Fix bug in the CPU flash attention implementation

2026-02-22 22:24:11 +00:00 · 2026-01-30 09:50:48 +02:00
parent 686fd1ebec
commit efd331f3eb
1 changed files with 4 additions and 2 deletions
--- a/ggml/src/iqk/fa/iqk_fa_templates.h
+++ b/ggml/src/iqk/fa/iqk_fa_templates.h
@@ -1412,7 +1412,9 @@ void compute_helper_q(KHelper& kh, VHelper& vh, int nq1, int nk1, int stride_q,
        const float * q, const char * mask, float * qkv,
        const float * sinkf, float * M, float * S, char * qptr) {
    auto q8 = (typename KHelper::block_q8 *)qptr;
-    if constexpr (q_step > 1 && std::is_same_v<KHelper, HelperQ80>) {
+    // This optimization fails under certain conditions (see https://github.com/ikawrakow/ik_llama.cpp/issues/1205)

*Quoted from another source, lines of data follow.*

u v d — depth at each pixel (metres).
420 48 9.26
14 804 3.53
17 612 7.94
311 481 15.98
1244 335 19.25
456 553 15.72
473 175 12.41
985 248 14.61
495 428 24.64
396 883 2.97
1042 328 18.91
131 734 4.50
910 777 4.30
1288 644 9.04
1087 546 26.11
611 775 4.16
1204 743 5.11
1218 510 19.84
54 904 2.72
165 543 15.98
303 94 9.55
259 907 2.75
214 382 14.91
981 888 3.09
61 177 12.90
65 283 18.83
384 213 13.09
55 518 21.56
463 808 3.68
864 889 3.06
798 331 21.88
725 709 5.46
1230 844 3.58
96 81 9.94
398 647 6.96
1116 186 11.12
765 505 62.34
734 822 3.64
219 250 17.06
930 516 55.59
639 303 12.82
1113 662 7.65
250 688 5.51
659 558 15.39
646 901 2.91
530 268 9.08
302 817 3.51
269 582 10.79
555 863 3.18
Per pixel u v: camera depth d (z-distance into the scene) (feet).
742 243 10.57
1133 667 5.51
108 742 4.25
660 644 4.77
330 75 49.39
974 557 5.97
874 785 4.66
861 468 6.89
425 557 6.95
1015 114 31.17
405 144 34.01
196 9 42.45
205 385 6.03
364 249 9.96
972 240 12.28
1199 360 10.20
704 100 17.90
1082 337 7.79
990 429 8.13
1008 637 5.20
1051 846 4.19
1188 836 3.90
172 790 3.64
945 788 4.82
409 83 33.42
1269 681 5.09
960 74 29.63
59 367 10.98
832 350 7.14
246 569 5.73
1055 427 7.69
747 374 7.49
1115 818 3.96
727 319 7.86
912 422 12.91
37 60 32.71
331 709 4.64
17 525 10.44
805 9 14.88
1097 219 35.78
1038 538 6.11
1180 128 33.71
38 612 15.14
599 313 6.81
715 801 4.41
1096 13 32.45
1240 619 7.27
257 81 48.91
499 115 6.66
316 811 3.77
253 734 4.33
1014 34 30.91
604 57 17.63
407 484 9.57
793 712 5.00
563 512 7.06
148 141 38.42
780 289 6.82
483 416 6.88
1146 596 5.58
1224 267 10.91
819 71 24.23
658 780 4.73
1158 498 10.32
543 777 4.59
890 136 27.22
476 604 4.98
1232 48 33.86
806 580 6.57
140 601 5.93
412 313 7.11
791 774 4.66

+    // => disabling until I figure out what goes wrong
+    if constexpr (false && q_step > 1 && std::is_same_v<KHelper, HelperQ80>) {
        if (nq1 == q_step) {
            fms.init_qstep();
            kh.reset_block();
@@ -1424,7 +1426,7 @@ void compute_helper_q(KHelper& kh, VHelper& vh, int nq1, int nk1, int stride_q,
            auto mr = mask;
            for (int k1 = 0; k1 < nk1/k_step; ++k1) {
                auto Mc = (const uint16_t *)(mr + (q_step - 1)*stride_m);
-                if (Mc[0] != 0) break;
+                if (k1 > 0 && Mc[0] != 0) break;
                HelperQ80R8<Dk>::repack(k_step, kh.block, kh.stride, q8r8);
                KQHelper::mul_mask_kq(khr8, stride_m, q8r, mr, fms);
                fqkv.accumulate_qkv(vh, fms);